Why do I get two frequency spikes from a simple sin function via FFT in R?

Question

I learned about fourier transformation in mathematics classes and thought I had understood them. Now, I am trying to play around with R (statistical language) and interpret the results of a discrete FFT in practice. This is what I have done:

x = seq(0,1,by=0.1)
y = sin(2*pi*(x))

calcenergy <- function(x) Im(x) * Im(x) + Re(x) * Re(x)

fy <- fft(y)
plot(x, calcenergy(fy))

and get this plot:

If I understand this right, this represents the 'half' of the energy density spectrum. As the transformation is symmetric, I could just mirror all values to the negative values of x to get the full spectrum.

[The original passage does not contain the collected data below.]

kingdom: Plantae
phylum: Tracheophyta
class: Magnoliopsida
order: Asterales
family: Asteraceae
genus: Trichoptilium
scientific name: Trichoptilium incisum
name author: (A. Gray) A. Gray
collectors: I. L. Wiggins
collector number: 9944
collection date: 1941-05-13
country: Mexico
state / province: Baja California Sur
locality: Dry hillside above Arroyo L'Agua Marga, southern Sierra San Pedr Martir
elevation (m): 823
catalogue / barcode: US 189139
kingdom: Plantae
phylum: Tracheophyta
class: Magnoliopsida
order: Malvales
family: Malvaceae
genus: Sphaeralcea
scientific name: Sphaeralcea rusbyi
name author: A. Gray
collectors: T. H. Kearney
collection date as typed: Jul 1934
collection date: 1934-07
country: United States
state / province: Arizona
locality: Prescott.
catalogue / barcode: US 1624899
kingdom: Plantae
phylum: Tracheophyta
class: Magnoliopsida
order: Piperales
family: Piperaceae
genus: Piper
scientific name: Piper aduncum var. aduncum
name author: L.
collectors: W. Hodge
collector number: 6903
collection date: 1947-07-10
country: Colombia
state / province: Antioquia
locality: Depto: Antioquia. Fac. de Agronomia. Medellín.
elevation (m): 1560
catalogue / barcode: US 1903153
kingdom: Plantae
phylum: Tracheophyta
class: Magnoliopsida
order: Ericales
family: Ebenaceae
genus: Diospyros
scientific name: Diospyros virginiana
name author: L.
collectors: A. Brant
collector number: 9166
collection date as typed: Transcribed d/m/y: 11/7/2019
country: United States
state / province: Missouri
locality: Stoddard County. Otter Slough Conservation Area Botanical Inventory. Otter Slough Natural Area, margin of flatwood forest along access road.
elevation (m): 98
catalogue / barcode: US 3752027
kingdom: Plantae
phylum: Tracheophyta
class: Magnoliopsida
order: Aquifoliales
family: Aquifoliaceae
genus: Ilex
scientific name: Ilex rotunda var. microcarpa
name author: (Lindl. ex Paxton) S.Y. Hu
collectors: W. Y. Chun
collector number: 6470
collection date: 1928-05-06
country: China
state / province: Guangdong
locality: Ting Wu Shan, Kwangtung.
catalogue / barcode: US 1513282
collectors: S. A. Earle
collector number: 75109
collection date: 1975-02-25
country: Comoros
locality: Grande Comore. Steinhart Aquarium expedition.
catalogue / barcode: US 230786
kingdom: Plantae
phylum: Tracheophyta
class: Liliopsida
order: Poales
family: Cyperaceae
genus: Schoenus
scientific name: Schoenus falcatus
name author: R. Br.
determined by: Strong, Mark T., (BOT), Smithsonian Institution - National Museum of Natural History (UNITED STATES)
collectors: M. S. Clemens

However, what I dont understand is, why I am getting two spikes? There is only a single sinus frequency in here. Is this an aliasing effect?

Also, I have no clue how to get the frequencies out of this plot. Lets assume the units of the sinus function were seconds, is the peak at 1.0 in the density spectrum 1Hz then?

Again: I understand the theory behind FFT; the practical application is the problem :).

Thanks for any help!

Answer 1

For a purely real input signal of N points you get a complex output of N points with complex conjugate symmetry about N/2. You can ignore the output points above N/2, since they provide no useful additional information for a real input signal, but if you do plot them you will see the aforementioned symmetry, and for a single sine wave you will see peaks at bins n and N - n. (Note: you can think of the upper N/2 bins as representing negative frequencies.) In summary, for a real input signal of N points, you get N/2 useful complex output bins from the FFT, which represent frequencies from DC (0 Hz) to Nyquist (Fs / 2).

Answer 2

To get frequencies from the result of an FFT you need to know the sample rate of the data that was input to the FFT and the length of the FFT. The center frequency of each bin is the bin index times the sample rate divided by the length of the FFT. Thus you will get frequencies from DC (0 Hz) to Fs/2 at the halfway bin.

The second half of the FFT results are just complex conjugates of the first for real data inputs. The reason is that the imaginary portions of complex conjugates cancel, which is required to represent a summed result with zero imaginary content, e.g. strictly real.